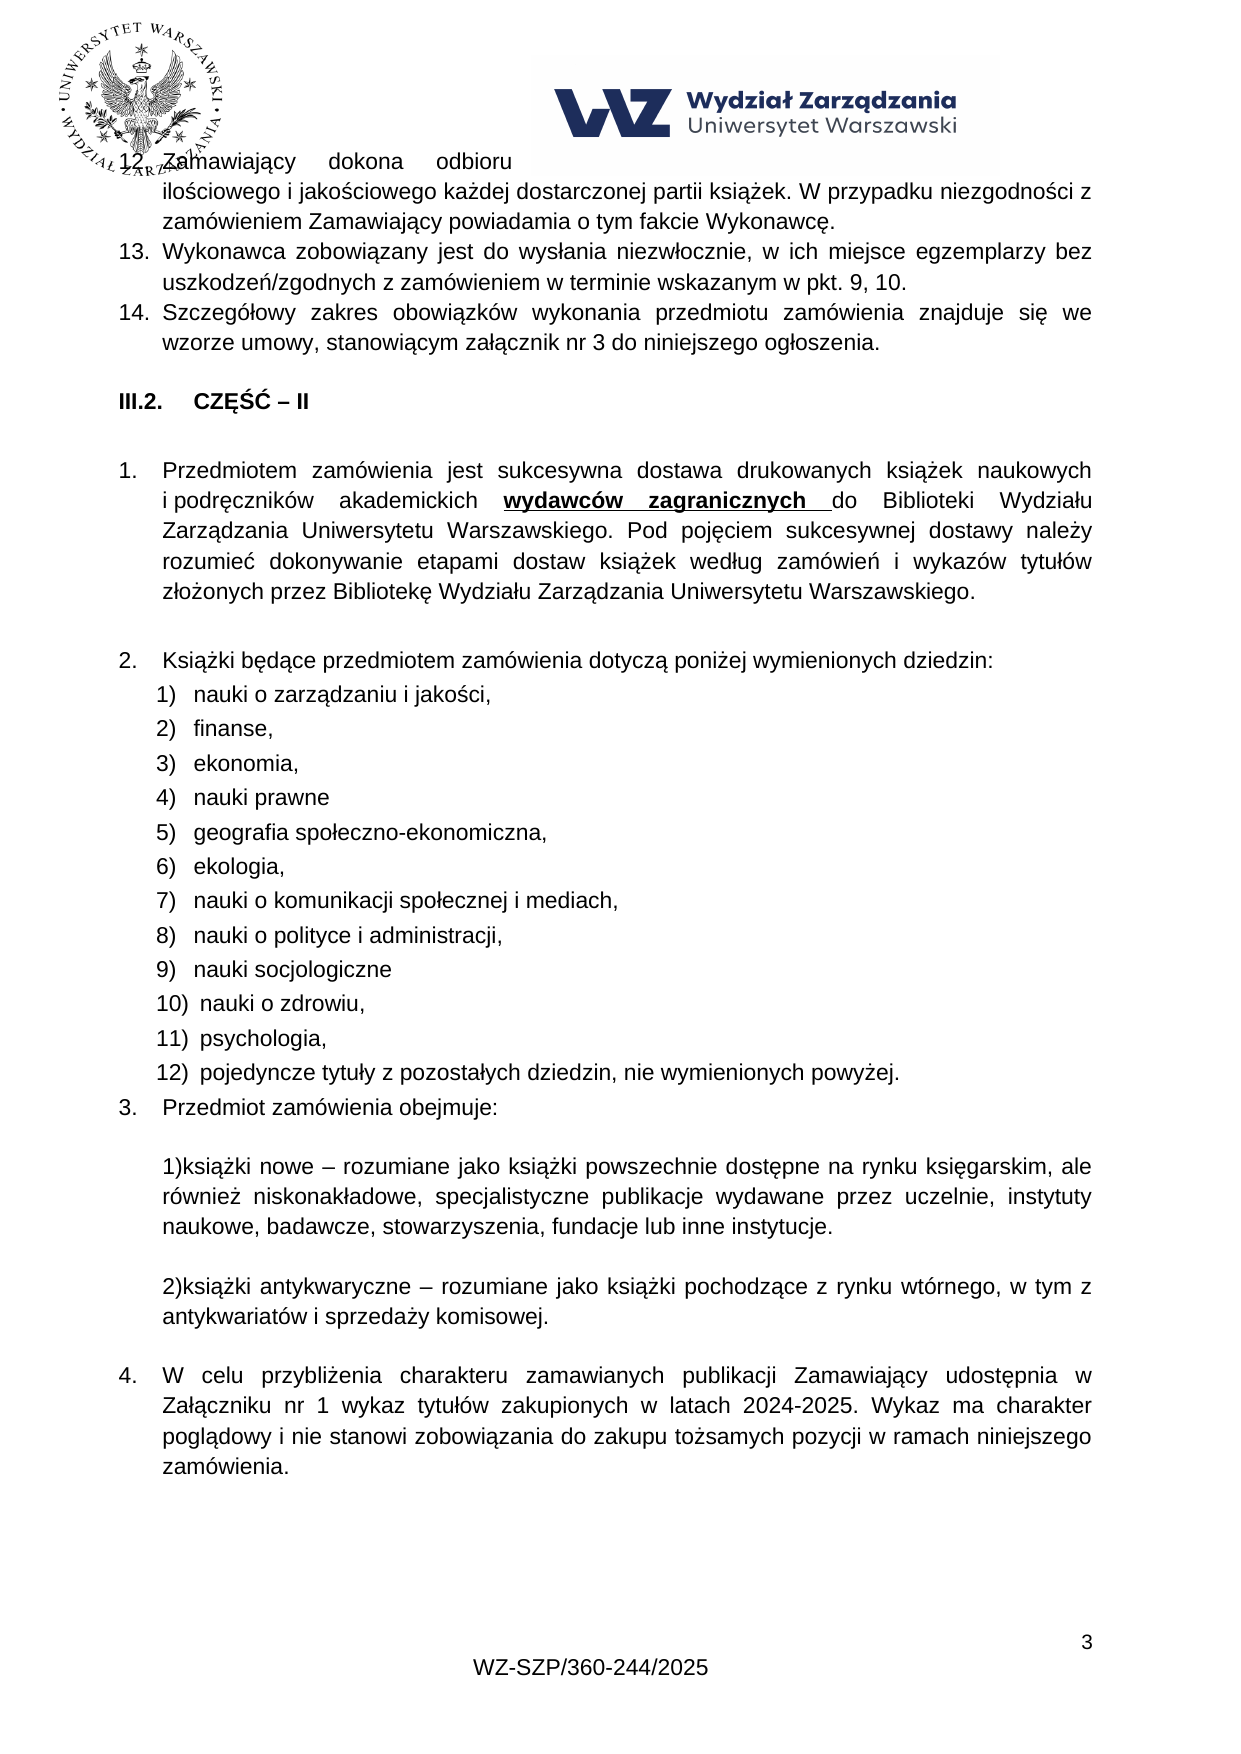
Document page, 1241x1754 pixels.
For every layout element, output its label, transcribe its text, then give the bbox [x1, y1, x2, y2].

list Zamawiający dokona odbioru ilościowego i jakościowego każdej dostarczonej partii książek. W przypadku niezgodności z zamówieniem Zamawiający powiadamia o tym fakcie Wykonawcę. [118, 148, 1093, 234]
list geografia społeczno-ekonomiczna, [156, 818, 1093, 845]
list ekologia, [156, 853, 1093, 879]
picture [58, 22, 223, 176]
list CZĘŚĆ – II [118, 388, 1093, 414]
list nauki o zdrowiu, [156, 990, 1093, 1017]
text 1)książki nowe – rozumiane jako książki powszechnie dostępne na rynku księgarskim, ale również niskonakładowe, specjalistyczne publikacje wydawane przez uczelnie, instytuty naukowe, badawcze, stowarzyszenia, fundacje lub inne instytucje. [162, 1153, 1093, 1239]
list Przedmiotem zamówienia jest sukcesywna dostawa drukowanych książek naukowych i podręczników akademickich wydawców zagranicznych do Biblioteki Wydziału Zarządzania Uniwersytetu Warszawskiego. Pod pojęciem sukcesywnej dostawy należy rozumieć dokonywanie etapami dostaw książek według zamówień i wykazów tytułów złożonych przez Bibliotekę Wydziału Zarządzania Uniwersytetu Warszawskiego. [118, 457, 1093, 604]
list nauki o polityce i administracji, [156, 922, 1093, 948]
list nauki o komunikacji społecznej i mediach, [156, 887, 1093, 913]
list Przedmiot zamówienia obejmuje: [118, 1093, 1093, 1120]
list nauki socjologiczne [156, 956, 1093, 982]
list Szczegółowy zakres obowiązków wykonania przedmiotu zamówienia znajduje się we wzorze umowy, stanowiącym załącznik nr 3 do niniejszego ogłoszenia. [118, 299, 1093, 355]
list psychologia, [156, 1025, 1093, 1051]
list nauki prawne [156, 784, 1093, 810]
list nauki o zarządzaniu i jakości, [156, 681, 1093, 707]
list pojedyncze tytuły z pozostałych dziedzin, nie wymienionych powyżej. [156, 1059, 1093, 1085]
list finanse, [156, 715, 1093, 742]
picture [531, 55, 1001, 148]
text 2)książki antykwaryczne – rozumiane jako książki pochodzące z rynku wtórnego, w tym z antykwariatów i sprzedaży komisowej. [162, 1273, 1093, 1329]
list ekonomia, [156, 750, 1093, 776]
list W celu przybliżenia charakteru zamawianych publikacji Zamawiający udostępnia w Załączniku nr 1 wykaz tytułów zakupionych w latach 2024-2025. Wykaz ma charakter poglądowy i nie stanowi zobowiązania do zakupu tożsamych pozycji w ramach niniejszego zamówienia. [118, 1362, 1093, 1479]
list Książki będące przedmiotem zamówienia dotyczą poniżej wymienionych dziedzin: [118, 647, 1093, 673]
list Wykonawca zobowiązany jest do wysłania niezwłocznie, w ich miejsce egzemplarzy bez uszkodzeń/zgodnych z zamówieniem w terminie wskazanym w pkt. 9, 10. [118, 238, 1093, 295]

**Problem details**:
From the first record above to the last, output each one exactly and omit the pictures.

**Written solution**:
Document page, 1241x1754 pixels.
For every layout element, output its label, transcribe its text, then give the bbox [x1, y1, x2, y2].

list Zamawiający dokona odbioru ilościowego i jakościowego każdej dostarczonej partii książek. W przypadku niezgodności z zamówieniem Zamawiający powiadamia o tym fakcie Wykonawcę. [118, 148, 1093, 234]
list geografia społeczno-ekonomiczna, [156, 818, 1093, 845]
list ekologia, [156, 853, 1093, 879]
picture [58, 22, 223, 176]
list CZĘŚĆ – II [118, 388, 1093, 414]
list nauki o zdrowiu, [156, 990, 1093, 1017]
text 1)książki nowe – rozumiane jako książki powszechnie dostępne na rynku księgarskim, ale również niskonakładowe, specjalistyczne publikacje wydawane przez uczelnie, instytuty naukowe, badawcze, stowarzyszenia, fundacje lub inne instytucje. [162, 1153, 1093, 1239]
list Przedmiotem zamówienia jest sukcesywna dostawa drukowanych książek naukowych i podręczników akademickich wydawców zagranicznych do Biblioteki Wydziału Zarządzania Uniwersytetu Warszawskiego. Pod pojęciem sukcesywnej dostawy należy rozumieć dokonywanie etapami dostaw książek według zamówień i wykazów tytułów złożonych przez Bibliotekę Wydziału Zarządzania Uniwersytetu Warszawskiego. [118, 457, 1093, 604]
list nauki o polityce i administracji, [156, 922, 1093, 948]
list nauki o komunikacji społecznej i mediach, [156, 887, 1093, 913]
list Przedmiot zamówienia obejmuje: [118, 1093, 1093, 1120]
list nauki socjologiczne [156, 956, 1093, 982]
list Szczegółowy zakres obowiązków wykonania przedmiotu zamówienia znajduje się we wzorze umowy, stanowiącym załącznik nr 3 do niniejszego ogłoszenia. [118, 299, 1093, 355]
list psychologia, [156, 1025, 1093, 1051]
list nauki prawne [156, 784, 1093, 810]
list nauki o zarządzaniu i jakości, [156, 681, 1093, 707]
list pojedyncze tytuły z pozostałych dziedzin, nie wymienionych powyżej. [156, 1059, 1093, 1085]
list finanse, [156, 715, 1093, 742]
picture [531, 55, 1001, 148]
text 2)książki antykwaryczne – rozumiane jako książki pochodzące z rynku wtórnego, w tym z antykwariatów i sprzedaży komisowej. [162, 1273, 1093, 1329]
list ekonomia, [156, 750, 1093, 776]
list W celu przybliżenia charakteru zamawianych publikacji Zamawiający udostępnia w Załączniku nr 1 wykaz tytułów zakupionych w latach 2024-2025. Wykaz ma charakter poglądowy i nie stanowi zobowiązania do zakupu tożsamych pozycji w ramach niniejszego zamówienia. [118, 1362, 1093, 1479]
list Książki będące przedmiotem zamówienia dotyczą poniżej wymienionych dziedzin: [118, 647, 1093, 673]
list Wykonawca zobowiązany jest do wysłania niezwłocznie, w ich miejsce egzemplarzy bez uszkodzeń/zgodnych z zamówieniem w terminie wskazanym w pkt. 9, 10. [118, 238, 1093, 295]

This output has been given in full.